Федос понял, что с мечтой о поездке на Камчатку надо повременить. Втайне он возлагал немалые надежды на Егора Калитаева. Федос был глубоко убежден, что этот человек, если он только жив-здоров, сделался большим начальником: недаром же он командовал партизанами в памятные грозовые годы борьбы с интервентами. Поэтому-то Федос не принял советов волжского рыбака насчет временной работы. Он отправился на розыски своего старого знакомого.

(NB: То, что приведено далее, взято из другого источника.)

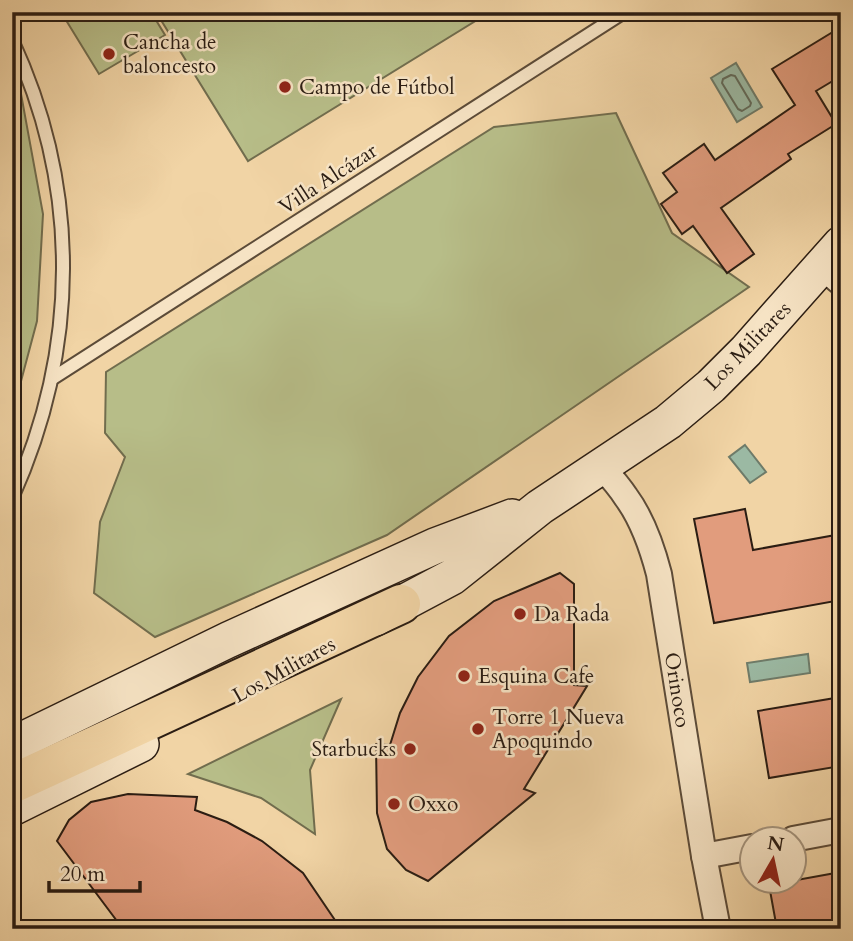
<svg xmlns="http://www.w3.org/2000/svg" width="853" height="941" viewBox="0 0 853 941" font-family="Cardo,serif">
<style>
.green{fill:#b7bd88;stroke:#716d4e;stroke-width:2}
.water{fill:#9bb9a3;stroke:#6e7b69;stroke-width:2}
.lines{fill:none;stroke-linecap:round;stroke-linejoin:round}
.shore{stroke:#636b5b;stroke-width:2}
.building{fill:#e19c7d;stroke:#2b1d13;stroke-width:2}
.lane-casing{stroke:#5c4b38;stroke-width:16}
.street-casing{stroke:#5c4b38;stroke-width:28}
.secondary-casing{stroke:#2b1d13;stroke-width:38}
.highway-casing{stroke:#2b1d13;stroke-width:42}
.lane{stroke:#f6e3c4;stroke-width:12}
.street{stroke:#f6e3c4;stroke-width:24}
.secondary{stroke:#f6e3c4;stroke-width:35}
.highway{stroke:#f1d4a5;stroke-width:38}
.poi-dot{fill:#8f2418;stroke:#f6e3c4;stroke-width:2.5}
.labels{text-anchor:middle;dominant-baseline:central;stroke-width:5;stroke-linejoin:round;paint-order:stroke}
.poi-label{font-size:21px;fill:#2b1d13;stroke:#f6e3c4;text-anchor:start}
.street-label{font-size:21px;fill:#2b1d13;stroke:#f6e3c4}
</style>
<rect width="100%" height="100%" fill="#f1d4a5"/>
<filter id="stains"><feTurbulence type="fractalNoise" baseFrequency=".00286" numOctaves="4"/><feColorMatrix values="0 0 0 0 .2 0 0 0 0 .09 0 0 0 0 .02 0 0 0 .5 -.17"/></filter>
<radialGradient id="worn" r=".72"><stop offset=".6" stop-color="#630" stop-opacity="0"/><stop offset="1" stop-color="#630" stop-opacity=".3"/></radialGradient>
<g class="green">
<path d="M61,12H151L165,35L99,74Z"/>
<path d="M156,12H490L248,161Z"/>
<path d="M12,64L17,72L43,214L37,321L12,415Z"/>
<path d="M616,113L672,233L749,287L387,535L155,637L94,593L100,522L125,457L105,433L106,372L494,127Z"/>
<path d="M341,699L310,770L315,834L261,798L188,774Z"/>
</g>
<g class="water">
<path d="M736,63L762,107L737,122L711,78Z"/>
<path d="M745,445L766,472L750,483L729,457Z"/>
<path d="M808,654L810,673L750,682L747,663Z"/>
</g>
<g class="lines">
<path class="shore" d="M731,75L735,76L751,103L750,106L742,111L738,109L722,83L723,79Z"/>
</g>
<g class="building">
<path d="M841,27V76L816,91L836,124L788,154L791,159L721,208L754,254L727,273L693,226L682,234L661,204L677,192L663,173L704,144L715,160L795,105L772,69Z"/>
<path d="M745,509L753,550L841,534V600L714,623L694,519Z"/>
<path d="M560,573L574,584V685L587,686L524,789L535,793L428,881L406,870L387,849L377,813L376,744L390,745L400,713L418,677L449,636L494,601Z"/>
<path d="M841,697V766L769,778L758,711Z"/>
<path d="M128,794L197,797L195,810L227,822L262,841L303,873L341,929H123L57,841L69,820L91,802Z"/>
<path d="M841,872V929H777L769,885Z"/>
</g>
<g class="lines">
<g class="lane-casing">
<g id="lane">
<path d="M12,40C81,189 79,349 12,498"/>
<path d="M53,378L624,12"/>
</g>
</g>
<g class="street-casing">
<g id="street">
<path d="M822,267L841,283"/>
<path d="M601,466C610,476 619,486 626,497C643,520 652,547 659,574L704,856L718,929"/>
<path d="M793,839L841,830"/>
<path d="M704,856L752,847"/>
</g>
</g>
<g class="secondary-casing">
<g id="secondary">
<path d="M375,618L452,577L540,507L668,422L711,386L746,351L841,244"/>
<path d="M12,745L228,640L435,546L512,517"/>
<path d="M12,808L141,744"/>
</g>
</g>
<g class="highway-casing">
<path id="highway" d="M12,784L401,604"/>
</g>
<use href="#lane" class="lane"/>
<use href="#street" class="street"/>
<use href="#secondary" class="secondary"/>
<use href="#highway" class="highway"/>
</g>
<g class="poi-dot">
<circle cx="109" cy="54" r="7"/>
<circle cx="285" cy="87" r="7"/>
<circle cx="520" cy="614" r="7"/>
<circle cx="464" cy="676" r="7"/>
<circle cx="478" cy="729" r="7"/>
<circle cx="410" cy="749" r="7"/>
<circle cx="394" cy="804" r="7"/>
</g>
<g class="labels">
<g class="poi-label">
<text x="123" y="42">Cancha de<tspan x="123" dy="24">baloncesto</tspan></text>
<text x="299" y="87">Campo de Fútbol</text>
<text x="534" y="614">Da Rada</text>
<text x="478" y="676">Esquina Cafe</text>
<text x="492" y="717">Torre 1 Nueva<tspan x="492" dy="24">Apoquindo</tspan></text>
<text x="396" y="749" text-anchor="end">Starbucks</text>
<text x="408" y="804">Oxxo</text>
</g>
<g class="street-label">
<text transform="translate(328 179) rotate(-33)">Villa Alcázar</text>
<text transform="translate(748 346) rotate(-46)">Los Militares</text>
<text transform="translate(284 670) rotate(-29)">Los Militares</text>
<text transform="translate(677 690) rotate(81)">Orinoco</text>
</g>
</g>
<rect width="853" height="941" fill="none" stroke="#f1d4a5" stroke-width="42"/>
<rect x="14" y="14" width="825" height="913" fill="none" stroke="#2b1d13" stroke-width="3.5"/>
<rect x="21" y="21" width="811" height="899" fill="none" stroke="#2b1d13" stroke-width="2"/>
<g transform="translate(773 860) rotate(9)"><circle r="33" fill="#f6e3c4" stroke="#a5947d" stroke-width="2"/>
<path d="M0-5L12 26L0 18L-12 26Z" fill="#8f2418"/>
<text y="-10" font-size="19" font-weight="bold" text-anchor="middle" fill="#2b1d13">N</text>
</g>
<path d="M49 881v10h91v-10" fill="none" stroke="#2b1d13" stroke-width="3.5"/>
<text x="60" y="881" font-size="21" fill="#2b1d13" stroke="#f6e3c4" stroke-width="5" paint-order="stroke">20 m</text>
<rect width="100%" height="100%" filter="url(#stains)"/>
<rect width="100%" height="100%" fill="url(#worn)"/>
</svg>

У постового милиционера Федос спросил, как ему найти «главного партейного секретаря». Милиционер внимательно оглядел Федоса. Его внушительный вид, открытый, не уклоняющийся от чужих глаз взгляд, требовательный, без ноток заискивания или неискренности зычный голос — все это понравилось милиционеру, и он спросил:
— А какого же вам, папаша, секретаря? Как по фамилии?
— Фамилии вот не знаю. А нужен он, чтобы помог одного человека знакомого отыскать, — ответил Федос.
— Это очень даже просто. И секретарь не понадобится, — сказала милиционер и объяснил, как пройти в адресный стол.
Федос запомнил улицу, где помещался адресный стол, но запомнил и название улицы, на которой находился окружком партии. В адресный стол он не пошел, а отправился на угол Ленинской и улицы Первого мая, где стоял высокий белый дом с башенкой и железной крестообразной мачтой, с болтавшимися на ней черными квадратами и треугольниками — таинственными знаками погоды, понятными одним лишь морякам.
В окружком он зашел в первую попавшуюся комнату. Заметив человека степенной наружности, в очках и военного покроя гимнастерке, спросил с порога, густо прокашлявшись:
— Мне бы тут одного товарища найти. В гражданскую начальником был. Калитаев Егор, слыхали, наверное?
Но человек в военной гимнастерке, к великому удивлению Федоса, не знал Калитаева Егора.
Федос огорчился. Значит, невелика птица Егор, если его здесь не знают. Вот Якима в райкоме знают все, он у всех на виду…
Товарищ из окружкома снял телефонную трубку и позвонил куда-то:
— Да, да, бывший партизан, это по твоей части. Есть такой Калитаев, точно, — вешая трубку, сказал он Федосу. — Работает на Дальзаводе мастером. Живет где-то на Орлином Гнезде. Ну да это легко узнать — в адресном столе…
«Не выбился, стало быть, в главные начальники Егор, жалко», — разочарованно вздохнул Федос, чувствуя, что рушится самая главная опора, на которой держались сейчас все его надежды и планы.
Добыв адрес, Федос сходил на вокзал, забрал вещи, попрощался с дедом и его родичами и с невеселыми думами зашагал по гулкому камню владивостокских улиц.
Семен все это время, пока отец бродил по городу, сидел на вокзале, не отходя от уцелевших пожитков. Он впервые ступил на розоватый булыжник мостовой и увидел город не из вокзального окна, а на вольном воздухе, со всех четырех сторон.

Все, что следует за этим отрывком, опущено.